Thursday, August 5, 2010
Thursday Night in Boerum Hill: Opening Reception for "Non-Native New York" exhibition at de Castellane Gallery
After leaving Prospect Park, we took the Q train to Atlantic Avenue, where we usually go to walk around BAM to get the G train back to Williamsburg. But instead we walked west on Atlantic, on the block in Boerum Hill where in 1974 we worked as a delivery boy for Midtown Florist (it's still there!), to the de Castellane Gallery for the opening reception of a fantastic exhibition, Non-Native New York.
While Congress debates immigration reform (and we're running for the U.S. House in immigrant-hating Arizona in the August 24 Green Party primary), an influx of foreigners continue to make Brooklyn their home, adding new accents, flavors, and art to the neighborhood cultural landscape.

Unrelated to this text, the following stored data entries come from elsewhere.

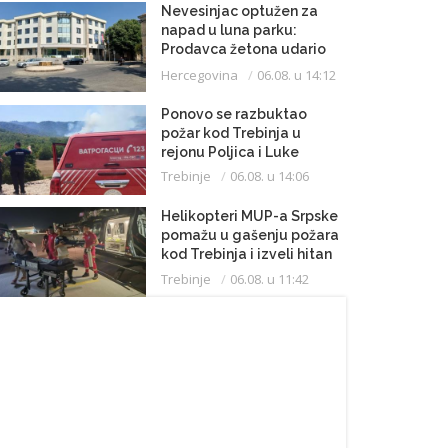
Nevesinjac optužen za
napad u luna parku:
Prodavca žetona udario
mikrofonom u glavu
Hercegovina
06.08. u 14:12
Ponovo se razbuktao
požar kod Trebinja u
rejonu Poljica i Luke
Trebinje
06.08. u 14:06
Helikopteri MUP-a Srpske
pomažu u gašenju požara
kod Trebinja i izveli hitan
medicinski let do
Trebinje
06.08. u 11:42
Beograda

Non-Native New York is an art exhibition curated by Linn Edwards and Brian Bell, celebrating the cultural contributions of international artists living in Brooklyn.
This exhibition examines the artwork that results when an artist is uprooted by moving to a new country, leaving behind a social support system, cultural commonality, and first language.
Non-Native New York features the work of Mahtab Aslani, Jaclyn Conley, Francisco Correa-Cordero (who was a great student in Literature and Writing I and II at the School of Visual Arts), Emile H Dubuisson, Yuhi Hasegawa, Hai-Hsin Huang, Jee Hwang, Gautam Kansara, Maria Kondratiev, Olek, Lothar Osterburg, Jung Eun Park, Sarah Nicole Phillips, Minori Sanchiz-Fung, and Taganyahu Swao.
These artists embody almost every region on the globe, representing studio practices that are equally diverse.
The thread that unites the selected artwork is the constant presence of the artist’s hand in the work.
There is a common impulse to explore the social and urban environment, collective experiences and individual memories.
(You may be able to tell we're cutting and pasting above, something we tell Francisco and our other students not to do without giving credit; this comes from the publicity package from the exhibit, but we certainly are in agreement with everything it says.)
The diversity of the art on display was impressive to our (highly) untrained eye.
Many of the artists were there (we couldn't find Francisco but his photographs taken in Bushwick were striking),
as were lots of young people who all looked like they knew a lot more about visual art than we do.
We could tell by how articulate they were in discussing the work (everyone was a lot better-dressed than us, too).
This makes our return-to-see-when-you-have-more-time-list.
The de Castellane Gallery is a beautiful space and an easy commute from anywhere in New York or Long Island. The curators have put together a lot of material about the exhibit you can find online, such as this interview with Francisco Correa-Cordero and this video, which he told us by email was "embarrassing" but we don't think so.
There's more for the other great artists. Check out Non-Native New York. I'ts at the de Castellane Gallery only until August 22. We'll be back before then.